打ち合わせも建設的な議論になる |
◇ビム・アーキテクツ
民間のBIMプロジェクトでは、年間10件を超える案件に支援役として参画している実力事務所の一つだ。山際代表は「BIMによる設計作業は密度を徐々に上げていくやり方で、情報を積み上げながら設計する手法とイメージしてほしい。発注者とは段階を追って合意する流れに持っていける」と解説する。
突然の設計変更に大きな手戻りを発生させないためには「少ない情報を確度よく決めていくことが重要で、そのコツがつかめればコミュニケーションツールとしての有効な武器になる」と明かす。愛用するオートデスクのBIMソフト『Revit Architecture』を駆使し、あらゆる要求に応える中で“技”を磨いてきた。
◇モデル精度の向上に注力
試行プロジェクトでは、発注者と設計者による打ち合わせの場には、常にビム・アーキテクツも同席した。山際代表は「ありがたいことにBIM設計担当の立場で参加させてもらった。これは貴重な経験であり、とても光栄なこと」と話す。数多くのBIMプロジェクトに参加しているが、今回のような立場で受け入れられた経験はなかった。

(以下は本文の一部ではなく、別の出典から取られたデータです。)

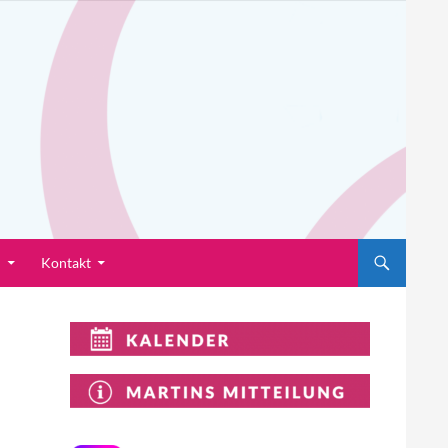
n
Kontakt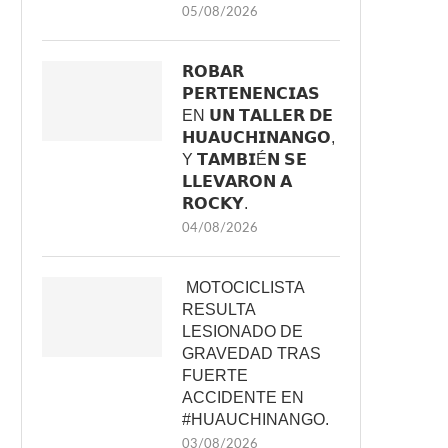
05/08/2026
𝗥𝗢𝗕𝗔𝗥
𝗣𝗘𝗥𝗧𝗘𝗡𝗘𝗡𝗖𝗜𝗔𝗦
EN 𝗨𝗡 𝗧𝗔𝗟𝗟𝗘𝗥 𝗗𝗘
𝗛𝗨𝗔𝗨𝗖𝗛𝗜𝗡𝗔𝗡𝗚𝗢,
Y 𝗧𝗔𝗠𝗕𝗜É𝗡 𝗦𝗘
𝗟𝗟𝗘𝗩𝗔𝗥𝗢𝗡 𝗔
𝗥𝗢𝗖𝗞𝗬.
04/08/2026
MOTOCICLISTA
RESULTA
LESIONADO DE
GRAVEDAD TRAS
FUERTE
ACCIDENTE EN
#HUAUCHINANGO.
03/08/2026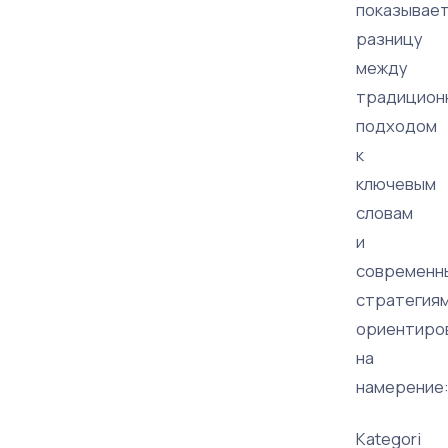
показывае
разницу
между
традицион
подходом
к
ключевым
словам
и
современн
стратегиям
ориентиро
на
намерение
Kategori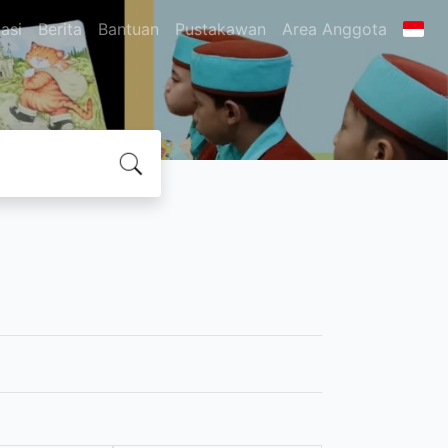
asi
Berita
Bantuan
Pustakawan
Area Anggota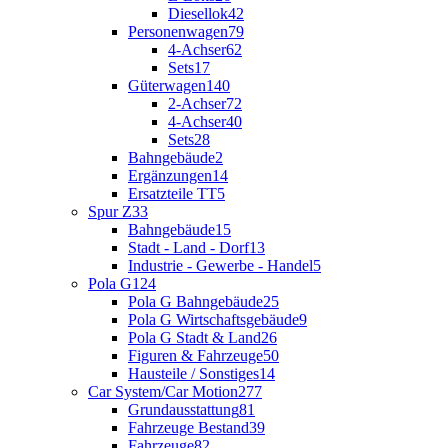
Diesellok
42
Personenwagen
79
4-Achser
62
Sets
17
Güterwagen
140
2-Achser
72
4-Achser
40
Sets
28
Bahngebäude
2
Ergänzungen
14
Ersatzteile TT
5
Spur Z
33
Bahngebäude
15
Stadt - Land - Dorf
13
Industrie - Gewerbe - Handel
5
Pola G
124
Pola G Bahngebäude
25
Pola G Wirtschaftsgebäude
9
Pola G Stadt & Land
26
Figuren & Fahrzeuge
50
Hausteile / Sonstiges
14
Car System/Car Motion
277
Grundausstattung
81
Fahrzeuge Bestand
39
Fahrzeuge
82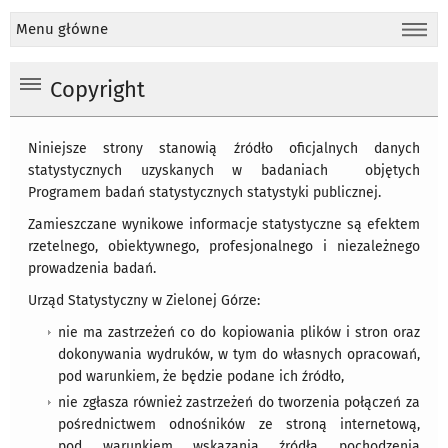
Menu główne
Copyright
Niniejsze strony stanowią źródło oficjalnych danych
statystycznych uzyskanych w badaniach objętych
Programem badań statystycznych statystyki publicznej.
Zamieszczane wynikowe informacje statystyczne są efektem
rzetelnego, obiektywnego, profesjonalnego i niezależnego
prowadzenia badań.
Urząd Statystyczny w Zielonej Górze:
nie ma zastrzeżeń co do kopiowania plików i stron oraz
dokonywania wydruków, w tym do własnych opracowań,
pod warunkiem, że będzie podane ich źródło,
nie zgłasza również zastrzeżeń do tworzenia połączeń za
pośrednictwem odnośników ze stroną internetową,
pod warunkiem wskazania źródła pochodzenia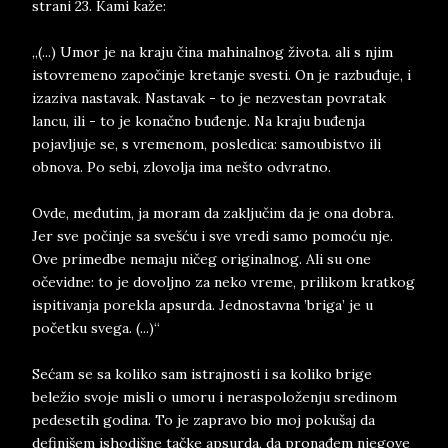
strani 23. Kami kaže:
„(...) Umor je na kraju čina mahinalnog života. ali s njim
istovremeno započinje kretanje svesti. On je razbuđuje, i
izaziva nastavak. Nastavak - to je nezvestan povratak
lancu, ili - to je konačno buđenje. Na kraju buđenja
pojavljuje se, s vremenom, posledica: samoubistvo ili
obnova. Po sebi, zlovolja ima nešto odvratno.
Ovde, međutim, ja moram da zaključim da je ona dobra.
Jer sve počinje sa svešću i sve vredi samo pomoću nje.
Ove primedbe nemaju ničeg originalnog. Ali su one
očevidne: to je dovoljno za neko vreme, prilikom kratkog
ispitivanja porekla apsurda. Jednostavna ’briga’ je u
početku svega. (...)“
Sećam se sa koliko sam istrajnosti i sa koliko brige
beležio svoje misli o umoru i neraspoloženju sredinom
pedesetih godina. To je zapravo bio moj pokušaj da
definišem ishodišne tačke apsurda, da pronađem njegove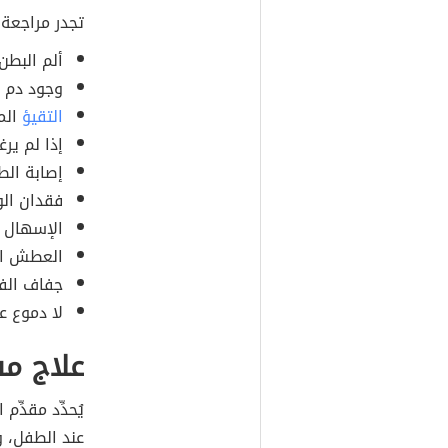
تجدر مراجعة 
ألم البطن.
وجود دم ف
التقيؤ
الم
إذا لم ير
إصابة الطفل 
فقدان الو
الإسهال ا
العطش ال
جفاف الف
لا دموع عن
علاج مس
يُحدِّد مقدِّم
عند الطفل، و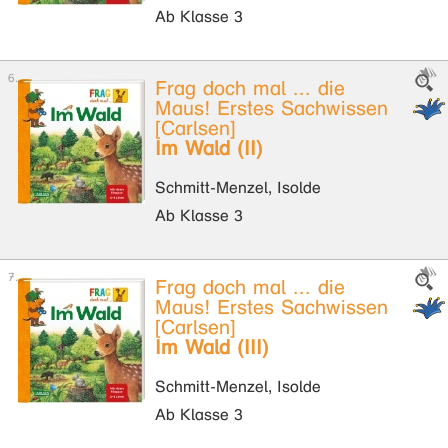
Ab Klasse 3
Frag doch mal ... die
Maus! Erstes Sachwissen
[Carlsen]
Im Wald (II)
Schmitt-Menzel, Isolde
Ab Klasse 3
Frag doch mal ... die
Maus! Erstes Sachwissen
[Carlsen]
Im Wald (III)
Schmitt-Menzel, Isolde
Ab Klasse 3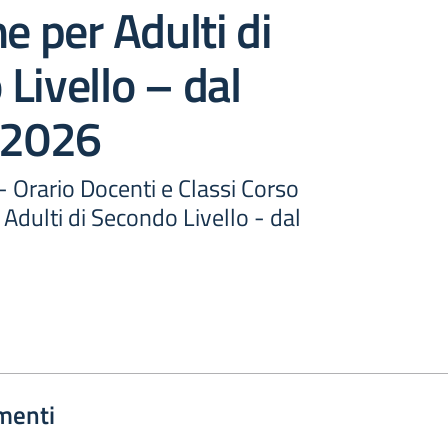
ne per Adulti di
Livello – dal
2026
 - Orario Docenti e Classi Corso
 Adulti di Secondo Livello - dal
menti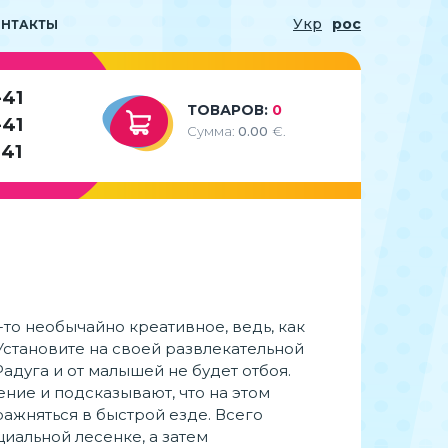
Укр
рос
ОНТАКТЫ
-41
ТОВАРОВ:
0
-41
Сумма:
0.00
€.
-41
-то необычайно креативное, ведь, как
 Установите на своей развлекательной
дуга и от малышей не будет отбоя.
ние и подсказывают, что на этом
ажняться в быстрой езде. Всего
иальной лесенке, а затем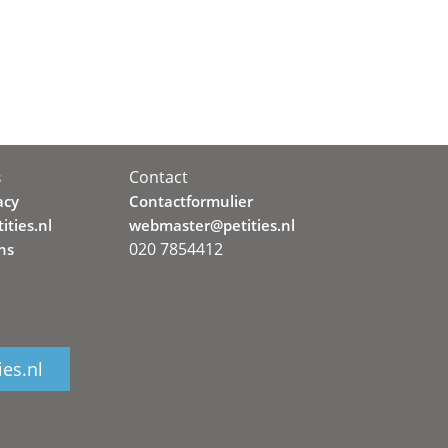
Contact
s
acy
Contactformulier
ities.nl
webmaster@petities.nl
020 7854412
ns
ies.nl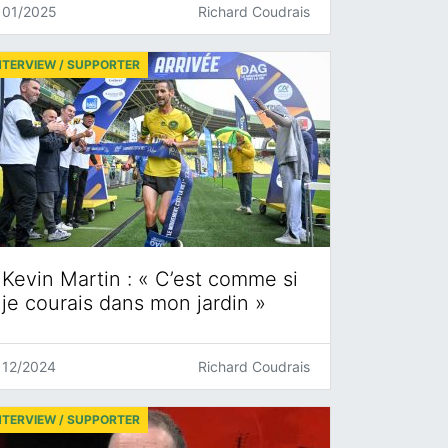
01/2025
Richard Coudrais
NTERVIEW / SUPPORTER
Kevin Martin : « C’est comme si
je courais dans mon jardin »
12/2024
Richard Coudrais
NTERVIEW / SUPPORTER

モデリング業務の責任者を務めた同社チームマネージャーの永井啓一氏は、設計者と発注者の要求を踏まえながらBIMモデルの精度を高めることに力を注いできた。「かなり精度の高い状態にモデルを仕上げることができ、大半の図面は切り出せるようになった」と強調する。
設計初期に行ったマスモデルによるプランの検証では、発注者に建物をイメージさせる上で有効に機能した成果の1つだった。梓設計の指示を受け、複数のモデルを色分けして並べた。打ち合わせでは発注者の素朴な疑問に対しても、モデルで視覚的に答えを示すケースも多く、建設的な話し合いを演出した。
◇発注者側もスキル必要
関東地方整備局営繕部整備課の才木潤課長は、設計者が3次元ツールを自在に操る姿を目の当たりにして、「われわれ発注者も一定の操作スキルを養う必要があるのかもしれない」と感じていた。合同庁舎などの入居官署に対して設計意図を説明する際にも「威力を発揮する」との期待を持っている。
試行プロジェクトの図面審査の際には、従来よりも修正作業の手戻りが少なかったことも発注者側がかいま見た利点の一つだった。種目ごとに決められている基本設計の予算項目にもズレが少なく、スムーズに実施設計に移行できた効果もあった。
才木課長は「まだ設計が完了した段階に過ぎないが、いまのところ課題らしい課題は見られない。データを一貫して次のフェーズに引き継いでいく考え方からすれば、後工程につなげる仕組みが重要になる。維持管理まで見据えた場合、乗り越えるべき課題はいくつか出てくるだろう」と分析している。